Consegna scritta 1.
Secondo il brano sulla Bubca Records, in quale mese l'autore scrive e si imbatte nei due nuovi dischi dell'etichetta?
Consegna scritta 2.
Dal brano sulla Bubca Records, riproduci fedelmente il passo che comincia con "Bubca Records Special" e termina con "ascolti dedicati. Chiaro?".

Brano da leggere.
________

Bubca Records Special
La Bubca Records è un' etichetta che non è un' etichetta perché è, di per sé, contro le etichette in genere e non nel senso di una persona o di un collettivo che si impegnano nel far uscire materiale fonografico slegato dal mondo del profitto, ma nel senso del sentirsi slegati dai vari steccati mentali che, in genere, impediscono la fruizione della musica al di là del proprio recinto ideale di ascolti dedicati. Chiaro?
La Bubca non è un' etichetta perché, semplicemente, non può esserlo: per eliminare il preconcetto tocca attaccare il termine in tutte le sue possibili declinazioni e applicazioni; quindi non è etichetta per un senso di libertà creativa e di estensione indiscriminata del suo percorso ad altre realtà smaliziate come lei. Abbattere i confini non pensandoli e non concependoli, questo è.
In questo mese di dicembre, pieno come tutti gli altri di alti e bassi, scrivo e scrivendo mi imbatto nei due nuovi dischi di Bubca. Li ascolto camminando, prendendo un caffè o mentre leggo; li faccio entrare nella mia vita associandoli ai suoi momenti più morbidi e vivibili. L' unico modo che credo essere adatto a dischi come questi
Trapcoustic "Nebula"
Ogni volta che un mantello di synth accompagna una voce intenta a parlare di attimi, secondi fuggenti e altri particolari non visibili a occhio nudo, subito verrebbe da pensare a Battiato Franco ma, in questo caso almeno, sarebbe un' ingiustizia senza eguali: direi più volentieri che qui, quello che domina, è una psichedelia che ipnotizza i sensi e li distende, un modo piuttosto efficace di farti scordare la routine, la noia e la fatica. Non c' è Tao né meditazione qui, ma un' isola di quiete e riflessione che, da un punto di vista concettuale, rimane comunque legata al mare da cui è circondata: la vita di tutti i giorni, con le sue scadenze, le sue sconfitte, le sue rivalse, i suoi quesiti irrisolti.
Trapcoustic cattura tutto questo per fermarlo in un suono, rielaborarlo sfrondandone gli aspetti più indigesti come quelli più saporiti, lima il tutto e lo riduce all' osso o, meglio detto, alla sua essenza; procedimento, questo, che dovremmo applicare tutti, suonatori e non, con quello che ci succede ogni giorno: una volta a casa, a fine giornata, riesumare, ciò che ci è accaduto, riportarlo in vita, ripensarlo, rielaborarlo, sintetizzarlo e farne uscire qualcosa di buono di nostro esclusivo usufrutto.

________

Estratto del dataset.
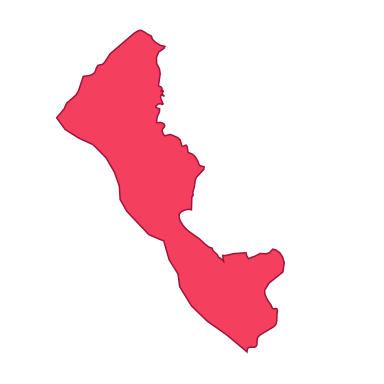 SVG path tracing the border of Edirne, rotated 139°
{"feature_id": "TUR-2240", "entity_name": "Edirne", "entity_type": "Province", "adm_level": 1, "iso_a3": "TUR", "parent_name": "Turkey", "parent_adm1": "", "projection": "mercator", "projection_center": [26.457, 41.291], "detail": "fine", "context": "isolated", "style": "filled", "palette": "rose", "viewbox_px": 384, "rotation_deg": 139, "n_neighbors": 0, "source": "natural_earth", "source_scale": "10m", "svg_char_len": 2362}
<svg xmlns="http://www.w3.org/2000/svg" viewBox="0 0 384 384"><g transform="rotate(139 192 192)"><path d="M252.2,37.5L253.6,36.8L255.4,35.3L255.4,35.5L259.7,62.2L265.2,84.2L267.1,106.5L263.4,128.7L256.3,139.3L253.7,155.9L245.4,173.5L250.5,183.8L252.5,187.9L253.9,219.9L251.2,233.4L242.8,244.4L237.5,258.1L234.4,274.1L235.6,292.6L242.1,306.9L246.5,321.7L246.7,322.4L245.6,335.7L245.5,336.8L234.1,338.6L230.0,340.6L227.8,341.3L216.0,341.3L211.3,342.8L198.2,350.6L193.3,347.3L190.5,346.3L187.7,345.9L185.3,346.8L182.6,348.4L180.0,349.3L175.4,347.0L172.5,347.3L163.2,350.0L131.4,349.8L126.9,349.0L124.4,347.6L123.0,344.1L121.9,340.0L120.4,336.5L121.7,333.1L121.2,328.1L119.5,323.1L116.9,319.6L118.2,319.3L118.7,318.8L125.2,319.5L130.5,316.9L134.3,312.3L135.8,306.3L138.4,302.1L147.7,294.1L146.5,291.6L146.6,290.1L147.1,289.3L148.8,288.5L148.2,288.3L147.7,288.2L147.5,287.9L147.6,286.8L149.2,286.4L149.9,285.9L150.1,284.7L150.1,282.3L151.0,284.4L151.2,285.4L152.3,285.4L153.6,284.1L154.6,282.0L156.0,277.5L157.0,277.5L157.6,278.7L158.5,279.8L159.7,280.5L161.2,280.7L163.5,280.1L163.4,278.6L162.3,277.0L161.8,276.1L163.9,273.9L168.8,271.6L171.2,269.7L173.0,267.4L172.5,266.6L170.8,265.8L169.0,263.5L168.5,261.5L169.0,260.0L170.5,259.1L173.1,258.8L174.5,257.6L175.7,254.9L175.6,252.2L171.0,250.0L169.5,247.6L167.1,242.4L166.7,239.1L169.6,233.2L168.4,232.2L165.8,231.4L165.8,229.6L169.0,224.5L167.0,220.6L166.4,216.5L167.2,212.1L169.0,207.1L166.3,203.1L168.3,201.3L179.2,200.2L182.1,198.6L186.6,194.5L191.4,191.4L192.4,190.3L192.8,189.3L193.6,188.6L195.4,188.3L204.1,178.9L205.9,181.2L209.2,183.1L212.9,184.1L216.1,183.7L218.3,181.5L219.9,177.6L220.7,172.8L220.7,168.0L220.0,163.3L217.2,152.1L216.3,143.6L215.5,139.6L213.6,136.3L214.7,134.0L214.0,128.1L214.8,125.3L214.2,124.0L213.8,122.5L213.6,120.8L213.6,119.0L210.4,124.0L208.7,122.2L200.9,118.1L191.1,110.7L192.6,107.8L193.1,104.5L190.4,103.8L187.4,102.5L180.8,100.8L176.1,96.4L173.1,95.4L168.5,95.9L166.8,93.4L165.6,88.8L166.2,83.8L168.7,78.2L175.8,72.0L193.5,72.7L201.7,70.2L204.0,67.0L205.4,62.8L206.2,58.6L206.3,57.0L206.4,55.6L206.6,54.3L207.4,52.3L207.5,51.0L207.0,50.2L204.9,48.9L204.6,48.0L205.3,46.5L206.4,45.4L207.6,44.5L212.6,39.1L215.4,37.1L218.5,36.7L234.7,39.5L238.0,39.1L239.7,37.8L243.4,34.0L245.5,33.4L247.1,34.2L250.3,37.0L252.2,37.5Z" fill="#f43f5e" stroke="#9f1239" stroke-width="1.5"/></g></svg>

________

Risultato esercizio 1.
Nel mese di dicembre.

Risultato esercizio 2.
Bubca Records Special
La Bubca Records è un' etichetta che non è un' etichetta perché è, di per sé, contro le etichette in genere e non nel senso di una persona o di un collettivo che si impegnano nel far uscire materiale fonografico slegato dal mondo del profitto, ma nel senso del sentirsi slegati dai vari steccati mentali che, in genere, impediscono la fruizione della musica al di là del proprio recinto ideale di ascolti dedicati. Chiaro?